Türk Edebiyatının en tanınan karakterlerinden biri Orhan Kemal‘in Murtaza‘sıdır şüphesiz. Kimdir Murtaza, nedir derdi? Buyurun…
Kolağası Hasan Bey’in yeğeni bekçi Murtaza için hayatın en önemli gayesi vazifedir. Kendisi vazifesi için seve seve ölür. Zira yeğeni olmaktan gurur duyduğu dayısı Kolağası Hasan Bey vazifesi için seve seve ölmüştür ve Murtaza’nın damarlarında onun mübarek kanı dolaşmaktadır. Bu nedenle Murtaza çevresindeki herkese yukarıdan bakmaktadır zira hiç kimsenin damarlarında Kolağası Hasan Bey’in mübarek kanı yoktur. Buna layık olmak için subay olamadığı için bekçi olmuştur. Görmüştür kurs, almıştır amirlerinden çok sıkı terbiye. Vazifesi tüm yaşamıdır. Vazife bir sırasında gözü kimseyi görmez. Her şey nizami olmalı ve bu yolda zinhar kimse kayrılmamalıdır. Murtaza vazifesini yaparken çoğunlukla sınırları aşar. Örneğin gecenin ilerlemiş bir saatinde ışığı yanan evlerin kapısını çalar ve onları hâlâ uyumamış oldukları için fırçalar. Bu muzır vatandaşlar neden uyumazlar? Uyumalıdırlar, zira ertesi gün vazifelerinde dinç ve güçlü olmaları gerekir. Murtaza’nın kimseye eyvallahı yoktur, vazife konusunda haklılığından emindir. Mahallenin kedilerini bile hizaya sokmaya niyetlenir. Murtaza’yı bu haliyle ilkelerine bağlı, dürüst bir adam olarak sevebilirdik belki lakin Murtaza adamına göre muamele yapar. Örneğin yoksul mahallelerde vatandaşın yatması gereken saate karışırken zengin apartmanlarda oturanların geç saatte hâlâ uyumamış olmasında bir bildikleri olduğunu düşünür. Zenginler muzır vatandaş olamazlar. Böylelikle Murtaza gözümüzde bir kahraman olmanın eşiğinden döner. O, vazifesini ilkelerle yapan takdir edilecek biri değil, otoriteden korkan ve kendisi olamayan bir karakterdir. Vazifesini alın, Murtaza’dan geriye hiçbir şey kalmaz. Birey olamayan, sadece bir görevli olan Murtaza kendini sürekli yaptığı işle tanımlar. Bir yandan da alabildiğine kibirlidir. Çünkü damarlarında Kolağası Hasan Bey’in mübarek kanı vardır. Görevini yaparken sınırlarını aşması ve bu fazla kibir onu çevresindekilerin gözünde karikatürleştirir. Murtaza insanların korktuğu değil, dalga geçtiği biridir.
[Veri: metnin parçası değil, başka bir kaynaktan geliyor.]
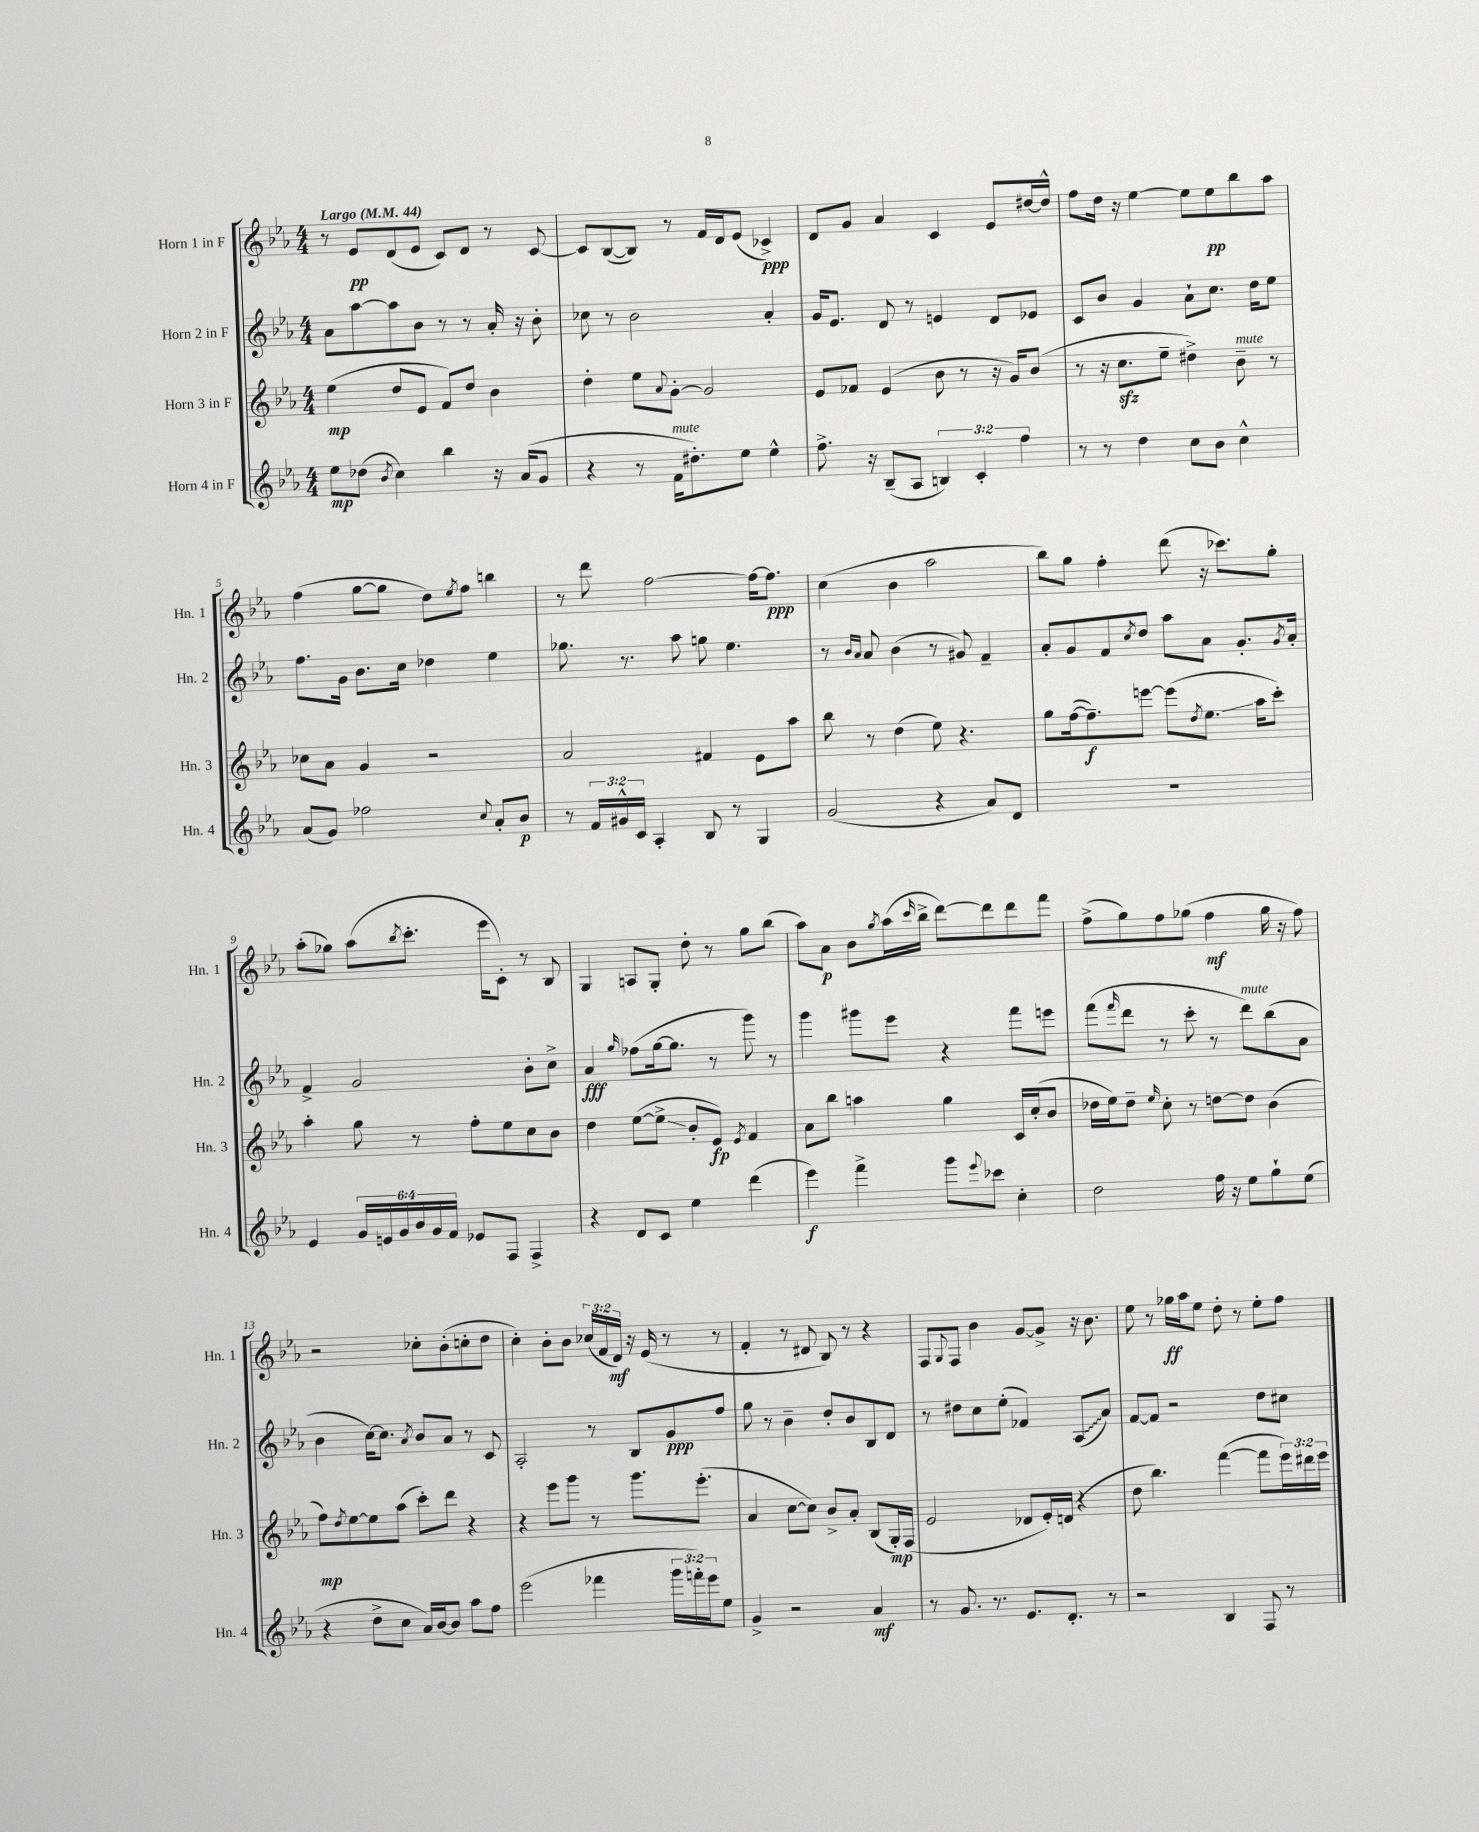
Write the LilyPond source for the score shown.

<<
\new StaffGroup <<
\new Staff = "s0" \with { instrumentName = "Horn 1 in F" shortInstrumentName = "Hn. 1" } {
    \clef treble \key ees \major \numericTimeSignature \time 4/4 \override Staff.TupletNumber.text = #tuplet-number::calc-fraction-text \tempo "Largo" 4 = 44
    r8 ees'8\pp d'8( ees'8 c'8) d'8 r8 c'8~ |
    c'8 bes8~( bes8) r8 f'16 d'16 ees'8( ces'4->\ppp) |
    d'8 g'8 aes'4 c'4 ees'8 dis''16~ dis''16-^ |
    f''8 d''16 r16 ees''4~ ees''8 ees''8\pp bes''8 aes''8 |
    f''4( g''8~ g''8 d''8) \acciaccatura { ees''8 } f''8 b''4 |
    r8 d'''8 f''2~ f''16~ f''8.\ppp |
    c''4( bes'4 aes''2 |
    bes''8) g''8 f''4-. d'''8( r16 ces'''8.) g''8-. |
    aes''8-.( ges''8) aes''8( \acciaccatura { bes''8 } c'''8.-. ees'''16 c'8-.) r8 bes8 |
    g4 a8 g8-. d''8-. r8 g''8 bes''8( |
    aes''8) aes'8\p bes'8 \acciaccatura { g''8 } aes''16( \grace { c'''16 } bes''16-> d'''8~) d'''8 d'''8 f'''8 |
    f''8->( g''8) f''8 ges''8( f''4\mf ges''16 r16 f''8) |
    r2 ces''8-. bes'8-.( c''8-. d''8 |
    c''4-.) bes'8-. bes'8 \tuplet 3/2 { ces''16( f'16 d'16\mf) } r16 ees'16( r8 r8 |
    f'4-. r8 dis'8 bes8) r8 r4 |
    f8 \appoggiatura { g8 } f8 bes'4 g'8~ g'8-> r16 bes'8. |
    ees''8 r8 ges''16\ff aes''16 ees''8 d''8-. r8 ees''8-. f''8 \bar "|." |
}
\new Staff = "s1" \with { instrumentName = "Horn 2 in F" shortInstrumentName = "Hn. 2" } {
    \clef treble \key ees \major \numericTimeSignature \time 4/4
    aes'8 aes''8~ aes''8 bes'8 r8 r8 aes'16-. r16 bes'8-. |
    ces''8 r8 bes'2 aes'4-. |
    g'16 ees'8. d'8 r8 e'4 d'8 ees'8 |
    c'8 bes'8 g'4 aes'8-! c''8. d''16 ees''8 |
    f''8. g'16 bes'8. c''16 des''4 ees''4 |
    ges''8. r8. aes''8 g''8 ees''4. |
    r8 \grace { bes'16 aes'16 } aes'8 bes'4( r8 gis'8) f'4-- |
    aes'8-. g'8 f'8 \acciaccatura { c''8 } d''8 aes''8 aes'8 g'8.-. \acciaccatura { g'8 } aes'16-. |
    f'4-> g'2 bes'8-. c''8-> |
    aes'4\fff \grace { g''16 } fes''8( g''16~ g''8. r8 g'''8) r8 |
    g'''4 gis'''8 ees'''8 r4 f'''8 e'''8 |
    f'''8( \grace { f'''16 } d'''8 r8 c'''8-. r8 d'''8^\markup { \italic "mute" }) bes''8( aes'8 |
    bes'4 c''16~) c''8. \acciaccatura { aes'8 } bes'8 aes'8 r8 c'8 |
    aes2-. r8 bes8 g'8\ppp f''8 |
    g''8 r8 bes'4-- d''8-. bes'8 bes8 d'8 |
    r8 dis''8 c''8 ees''8-.( fes'4) \once \override Glissando.style = #'zigzag aes8\glissando( aes'8) |
    f'8~ f'8 r2 d''8 cis''8 \bar "|." |
}
\new Staff = "s2" \with { instrumentName = "Horn 3 in F" shortInstrumentName = "Hn. 3" } {
    \clef treble \key ees \major \numericTimeSignature \time 4/4 \override Staff.TupletNumber.text = #tuplet-number::calc-fraction-text
    ees''4\mp( d''8 ees'8 f'8) d''8 bes'4 |
    d''4-. ees''8 \appoggiatura { aes'8 } g'8~-. g'2 |
    ees'8 fes'8 ees'4( bes'8 r8 r16 g'16) bes'8( |
    r8 r16 c''8.\sfz ees''8-- dis''4->) bes'8--^\markup { \italic "mute" } r8 |
    ces''8 aes'8 g'4 r2 |
    aes'2 fis'4 ees'8 aes''8 |
    bes''8 r8 d''4( ees''8) r4. |
    g''8 f''16~( f''8.--\f) e'''8~ e'''8( \acciaccatura { d''8 } ees''8.\glissando aes''16 c'''8-.) |
    aes''4-. g''8 r8 f''8-. ees''8 c''8 bes'8 |
    d''4 ees''8~( ees''8->\glissando bes'8-. ees'8\fp) \acciaccatura { ees'8 } f'4 |
    aes'8 bes''8 a''4 g''4 c'16 c''16-.( bes'8 |
    des''16 ees''16) des''8-- \grace { ees''16 } c''8-. r8 d''8~ d''8 bes'4( |
    f''8\mp) \acciaccatura { d''8 } ees''8~ ees''8 aes''8( c'''8-.) d'''8 r4 |
    r4 ees'''8 g'''8 r8 g'''8. ees'''8.-.( |
    aes'4 c''8~ c''8) bes'8-> aes'8-. bes8( g16-.\mp) f16( |
    ees'2 des'8 ees'16-.) d'16( r4 |
    d''8 bes''4.) f'''4~( f'''8 \tuplet 3/2 { ees'''16) dis'''16 ees'''16 } \bar "|." |
}
\new Staff = "s3" \with { instrumentName = "Horn 4 in F" shortInstrumentName = "Hn. 4" } {
    \clef treble \key ees \major \numericTimeSignature \time 4/4 \override Staff.TupletNumber.text = #tuplet-number::calc-fraction-text
    ees''8\mp des''8( \acciaccatura { bes'8 } c''4) bes''4 r16 aes'16( g'8 |
    r4 r8 f'16^\markup { \italic "mute" } dis''8.-.) ees''8 ees''4-^ |
    f''8.-> r16 bes8--( aes8 \tuplet 3/2 { b4) c'4-. f''4 } |
    r8 r8 d''4 c''8 bes'8 c''4-^ |
    aes'8( g'8) fes''2 \appoggiatura { c''8 } aes'8-. bes'8\p |
    r8 \tuplet 3/2 { f'16 gis'16-^ c'16 } aes4-. bes8 r8 g4 |
    g'2( r4 aes'8) d'8 |
    R1 |
    ees'4 \tuplet 6/4 { g'16 e'16 g'16 bes'16 g'16 f'16 } ees'8 f8 f4-> |
    r4 d'8 c'8 ees''4 d'''4( |
    ees'''4\f) f'''4-> g'''8 \appoggiatura { ees'''8 } ces'''8 c''4-. |
    d''2 f''16 r16 ees''8 g''8-! ees''8( |
    r4 d''8-> c''8 aes'16) bes'16~ bes'8 aes''8 f''8 |
    ees'''2( fes'''4 \tuplet 3/2 { g'''16 f'''16-.) ees'''16 } ees''8 |
    g'4-> r2 aes'4\mf |
    r8 g'8. r8. ees'8. d'8.-. r8 |
    r2 bes4 f8 r8 \bar "|." |
}
>>
>>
Romanda beni en çok etkileyen kısımlardan biri Murtaza’nın ailesi ile olan ilişkisi oldu. Çevresinin güldüğü Murtaza ailesi tarafından da sevilmez. Karikatürleşmiş bir karakter olarak hikayesini gülerek okuruz, adam kayırdığı için vazifeyi kutsal bilmesine saygı duymayız ve fakat ona bir yandan da yapayalnız olduğu için acırız. Altı çocuğu ve bir karısı olan Murtaza yalnız biridir. Ailesinden hiç kimsenin duygularına önem vermediği için bu yalnızlığı hak eder aslında. Örneğin subay olmak istemediğini söyleyen büyük oğlu Hasan’a hiç değer vermez. Kızlar zaten onun için yok hükmündedir. Çalışmaktan helak olan karısı ise asla Murtaza’ya layık biri değildir çünkü ona Kolağası Hasan Bey gibi bir evlat doğuramamıştır.
Murtaza, Orhan Kemal’in diğer eserleri gibi kolay okunur, akıcı bir dile sahip bir roman. 1952 yılında yayınlanmış. Zaman zaman Murtaza’nın tekerlemeye dönmüş sözlerinin fazla tekrarlarından bunalsak da Orhan Kemal’in muzip anlatımı yüzümüzü güldürüyor.
Son olarak Murtaza’nın sinemada 1965 yılında Müşfik Kenter ve 1986 yılında Müjdat Gezen tarafından canlandırıldığını belirtelim. İyi okumalar!